As online services such as Which and Money Supermarket offer consumers a wider range of choice, banks and building societies must become more creative
While banks remain a favourite for securing a mortgage, there are several other options for sourcing this type of home financing available to qualified consumers. Depending on the country involved, the range of lenders may almost seem intimidating. The thing to keep in mind is that each of these potential lending institutions is worth considering, since at least some are likely to offer interest rates and terms that are competitive with and possibly superior to, the rates and terms offered by the local bank.
The mortgage co
One common alternative to the bank is the mortgage company. This type of financial institution focuses on financing first time mortgages, as well as working with current homeowners to refinance existing mortgages. Depending on the laws and regulations that they must observe, lenders of this type may be able to provide a lower rate and more liberal terms for mortgages. However, it is essential to ensure that the loan contracts offer at least the same type of protection for the debtor that are found in most bank mortgage contracts, especially in regard to late payments or the potential to work out some sort of repayment plan in the event of a job loss or other catastrophic financial situation.
Examples: ING; The Mortgage Company
Savings and loans
Another way of financing a mortgage is a savings and loan association. Institutions of this type function much like banks and offer a number or services in common, including current and savings accounts. In most countries, institutions of this type must follow most of the same regulations that apply to banks, which is a benefit for anyone seeking mortgage financing. In terms of interest rates, a loan officer at a savings and loan association will follow much of the same criteria as any bank, but may place more emphasis on how well the applicant has managed funds over the last couple of years and less on events that happened a few years previously.
Examples: Citizens Savings and Loan Association; Milford Federal Savings and Loan
The credit union
The credit union is another alternative source of mortgages that is worthy of consideration. Also offering many services similar to banks, credit unions are often associated with certain professions and may provide rates and terms for qualified members that are very competitive with bank offerings. As with any lender, it is important to understand how the mortgage contracts are written and what protection is in place for both the lender and the borrower.
Examples: ABCUL; Capital Credit Union
Building society
A building society is a financing option in a number of countries. In some nations, regulations that govern the function of this type of lender are much like those that apply to banks. In other countries a building society may enjoy a number of exceptions to those regulations, making them worth investigating.

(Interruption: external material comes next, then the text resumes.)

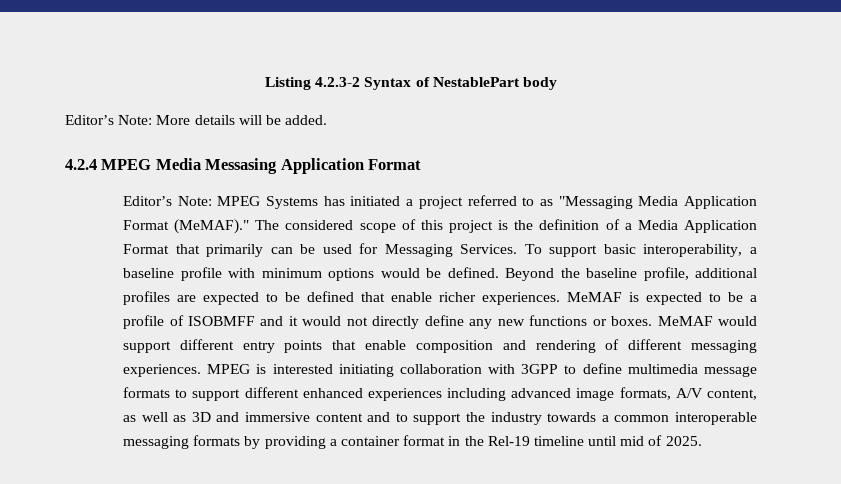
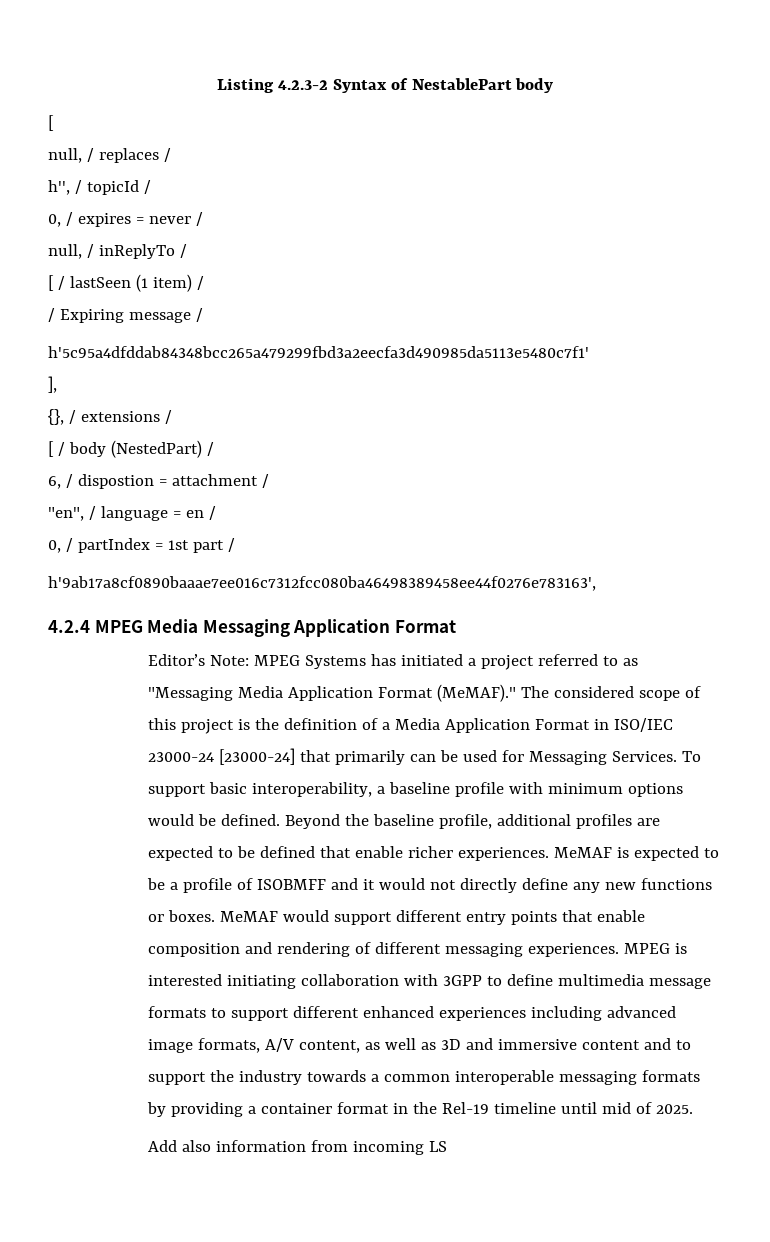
[65,115,328,125] Editor’s Note: More details will be added. -> [48,115,54,131] [48,148,171,163] [48,180,151,195] [48,212,203,227] [48,244,187,259] [48,274,204,292] [48,308,203,323] [48,346,589,358] [48,376,57,393] [48,409,172,425] [48,440,214,458] [48,474,269,489] [48,506,216,521] [48,538,235,553] [48,576,596,591] [ // null, / replaces / // h'', / topicId / // 0, / expires = never / // null, / inReplyTo / // [ / lastSeen (1 item) / // / Expiring message / // h'5c95a4dfddab84348bcc265a479299fbd3a2eecfa3d490985da5113e5480c7f1' // ], // {}, / extensions / // [ / body (NestedPart) / // 6, / dispostion = attachment / // "en", / language = en / // 0, / partIndex = 1st part / // h'9ab17a8cf0890baaae7ee016c7312fcc080ba46498389458ee44f0276e783163',
[205,158,278,174] Messasing -> [202,619,290,637] Messaging
(170, 249) none -> [594,718,674,732] [148,748,296,765] in ISO/IEC 23000-24 [23000-24]
(702, 441) none -> [148,1140,448,1155] // Add also information from incoming LS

Examples: Nationwide; Britannia
Finding which of these options is available is now much easier than in years past. By making use of online resources like MoneySupermarket and Which, it is possible to compare both banks and other lenders to determine which has the best deals. Many of these sites also have online calculators, making it easy to determine if the best rates offered by Wells Fargo, for example, can easily be matched or improved upon by one or more local mortgage companies or credit unions.